*** Raw data ***

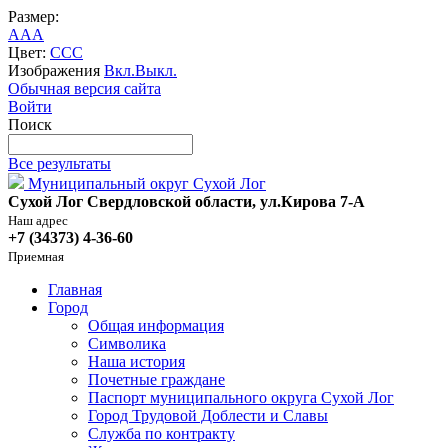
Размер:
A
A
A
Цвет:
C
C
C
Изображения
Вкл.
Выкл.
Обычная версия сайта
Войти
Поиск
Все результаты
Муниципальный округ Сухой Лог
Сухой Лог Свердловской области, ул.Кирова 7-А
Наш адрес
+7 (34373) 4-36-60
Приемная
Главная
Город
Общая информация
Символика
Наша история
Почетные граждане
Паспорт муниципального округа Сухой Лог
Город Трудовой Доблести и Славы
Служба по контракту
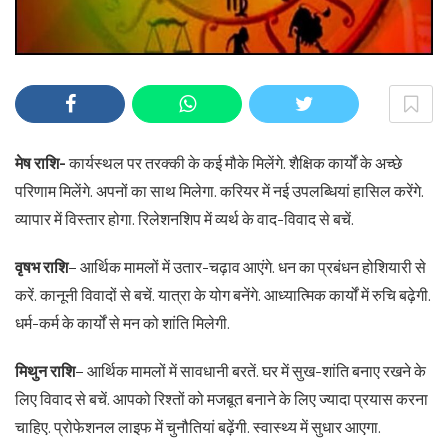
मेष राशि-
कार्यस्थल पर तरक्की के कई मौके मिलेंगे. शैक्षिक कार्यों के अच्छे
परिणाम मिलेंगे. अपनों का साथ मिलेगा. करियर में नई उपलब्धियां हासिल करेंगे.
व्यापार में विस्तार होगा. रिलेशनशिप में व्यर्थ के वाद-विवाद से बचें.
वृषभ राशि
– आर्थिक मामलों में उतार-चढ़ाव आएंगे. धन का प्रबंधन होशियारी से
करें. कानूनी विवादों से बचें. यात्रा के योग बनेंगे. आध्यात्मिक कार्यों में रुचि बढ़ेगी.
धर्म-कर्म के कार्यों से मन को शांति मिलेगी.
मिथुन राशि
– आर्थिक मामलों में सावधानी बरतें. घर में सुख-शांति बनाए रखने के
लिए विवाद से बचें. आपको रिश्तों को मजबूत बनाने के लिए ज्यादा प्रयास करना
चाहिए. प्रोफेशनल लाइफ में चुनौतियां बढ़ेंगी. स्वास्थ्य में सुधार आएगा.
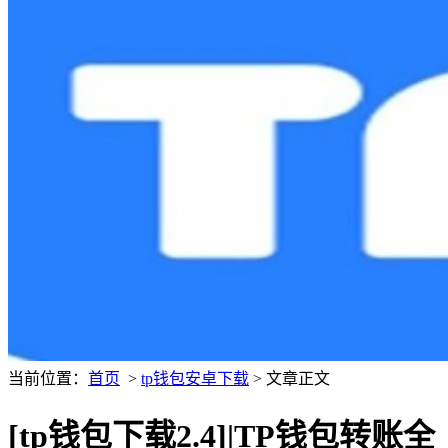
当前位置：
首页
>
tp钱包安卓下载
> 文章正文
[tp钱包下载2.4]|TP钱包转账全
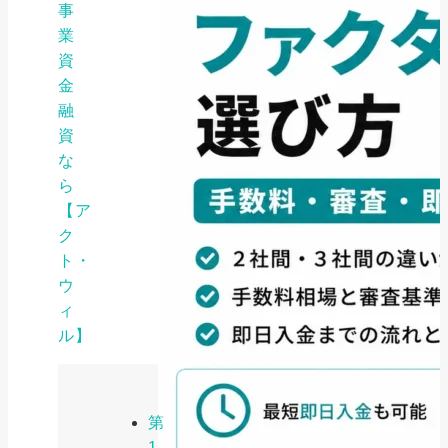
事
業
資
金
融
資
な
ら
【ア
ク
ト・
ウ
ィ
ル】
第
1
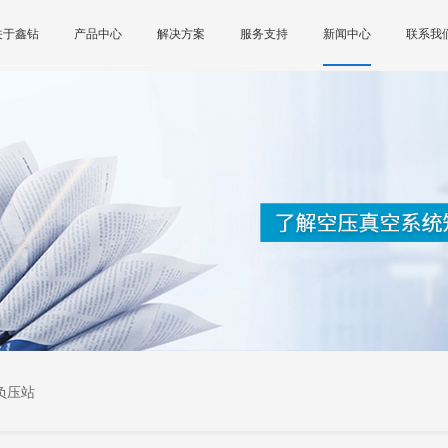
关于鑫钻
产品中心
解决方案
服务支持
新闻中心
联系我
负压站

*** End of Raw data ***
*** Raw data ***

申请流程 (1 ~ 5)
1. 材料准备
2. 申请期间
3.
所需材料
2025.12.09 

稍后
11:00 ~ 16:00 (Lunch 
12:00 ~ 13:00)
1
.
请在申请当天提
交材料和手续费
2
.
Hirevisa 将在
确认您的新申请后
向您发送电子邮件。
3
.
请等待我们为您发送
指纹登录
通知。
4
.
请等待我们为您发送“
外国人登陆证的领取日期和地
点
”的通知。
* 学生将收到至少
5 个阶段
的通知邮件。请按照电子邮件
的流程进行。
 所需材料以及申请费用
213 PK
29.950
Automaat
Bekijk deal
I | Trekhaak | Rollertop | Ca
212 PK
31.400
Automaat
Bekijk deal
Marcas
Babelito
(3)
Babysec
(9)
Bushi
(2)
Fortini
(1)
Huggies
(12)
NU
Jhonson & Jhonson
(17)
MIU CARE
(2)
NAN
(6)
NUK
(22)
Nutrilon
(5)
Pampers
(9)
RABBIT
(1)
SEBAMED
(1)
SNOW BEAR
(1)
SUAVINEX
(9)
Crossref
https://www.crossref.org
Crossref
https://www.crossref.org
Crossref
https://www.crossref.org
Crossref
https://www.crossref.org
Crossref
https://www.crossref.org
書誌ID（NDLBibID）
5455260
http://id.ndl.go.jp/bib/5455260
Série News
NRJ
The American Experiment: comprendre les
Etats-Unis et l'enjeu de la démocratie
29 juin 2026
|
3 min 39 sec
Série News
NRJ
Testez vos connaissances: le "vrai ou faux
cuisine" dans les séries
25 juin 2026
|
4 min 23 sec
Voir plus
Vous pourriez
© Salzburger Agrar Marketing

*** End of Raw data ***
*** Raw data ***

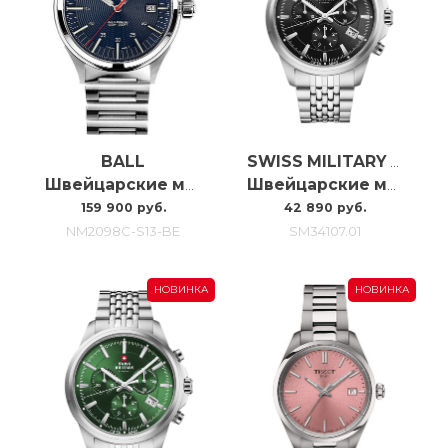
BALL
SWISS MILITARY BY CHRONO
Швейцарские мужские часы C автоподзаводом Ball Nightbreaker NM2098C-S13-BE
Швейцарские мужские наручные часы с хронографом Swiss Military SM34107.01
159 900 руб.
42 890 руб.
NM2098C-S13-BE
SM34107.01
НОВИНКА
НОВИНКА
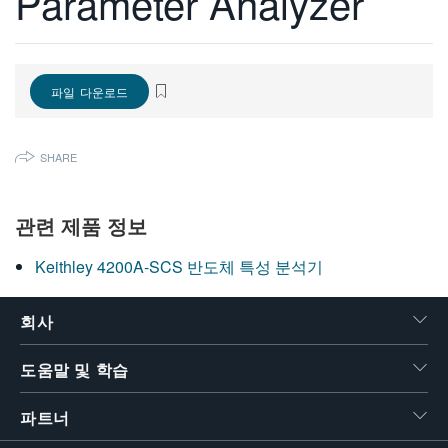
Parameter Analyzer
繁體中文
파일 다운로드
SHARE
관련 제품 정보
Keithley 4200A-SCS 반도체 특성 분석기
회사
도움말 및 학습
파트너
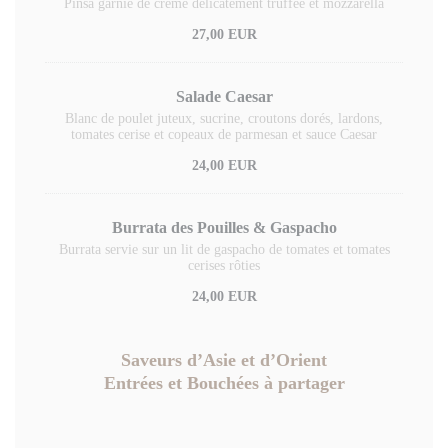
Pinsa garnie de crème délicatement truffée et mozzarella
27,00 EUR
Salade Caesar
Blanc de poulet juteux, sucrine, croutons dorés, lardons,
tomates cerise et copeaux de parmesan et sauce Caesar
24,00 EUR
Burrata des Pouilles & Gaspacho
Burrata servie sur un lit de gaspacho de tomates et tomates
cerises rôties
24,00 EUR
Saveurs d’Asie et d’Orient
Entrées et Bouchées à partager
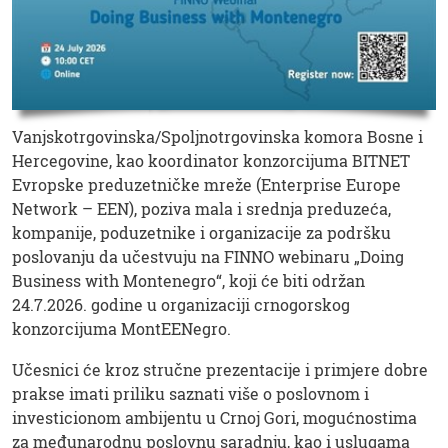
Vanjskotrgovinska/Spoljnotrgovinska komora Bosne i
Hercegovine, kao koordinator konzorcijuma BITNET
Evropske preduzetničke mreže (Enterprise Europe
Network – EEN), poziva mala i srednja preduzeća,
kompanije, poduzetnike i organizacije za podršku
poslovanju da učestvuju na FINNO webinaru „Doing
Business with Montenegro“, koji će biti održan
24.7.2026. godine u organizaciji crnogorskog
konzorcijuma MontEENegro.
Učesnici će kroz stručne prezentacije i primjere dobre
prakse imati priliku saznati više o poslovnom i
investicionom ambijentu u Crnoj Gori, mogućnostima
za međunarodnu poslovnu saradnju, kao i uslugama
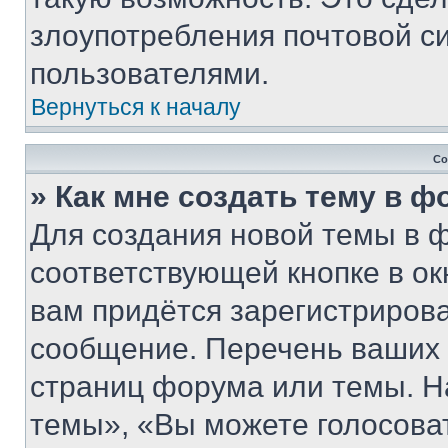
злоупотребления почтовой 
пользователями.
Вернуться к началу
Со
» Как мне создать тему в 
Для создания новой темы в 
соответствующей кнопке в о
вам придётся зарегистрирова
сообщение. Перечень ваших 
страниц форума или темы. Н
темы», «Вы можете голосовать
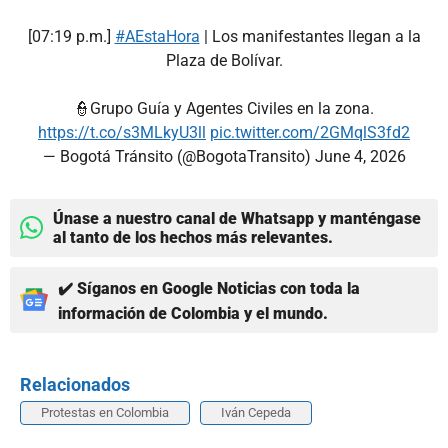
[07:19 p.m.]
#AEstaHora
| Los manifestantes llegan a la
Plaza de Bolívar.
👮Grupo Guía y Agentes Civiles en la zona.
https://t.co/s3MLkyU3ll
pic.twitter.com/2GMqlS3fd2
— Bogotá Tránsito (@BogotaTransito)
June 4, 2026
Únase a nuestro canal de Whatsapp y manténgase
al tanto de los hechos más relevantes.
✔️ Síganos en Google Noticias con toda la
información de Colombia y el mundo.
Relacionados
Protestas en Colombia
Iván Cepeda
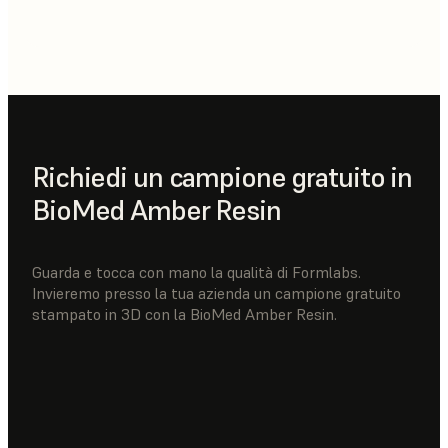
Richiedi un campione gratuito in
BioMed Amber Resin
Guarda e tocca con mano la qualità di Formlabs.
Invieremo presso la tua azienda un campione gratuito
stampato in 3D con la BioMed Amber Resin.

*** End of Raw data ***

How to complete this task:
Determine which lines above include the word "Caesar", and report those lines in full.

Response box:
Salade Caesar
tomates cerise et copeaux de parmesan et sauce Caesar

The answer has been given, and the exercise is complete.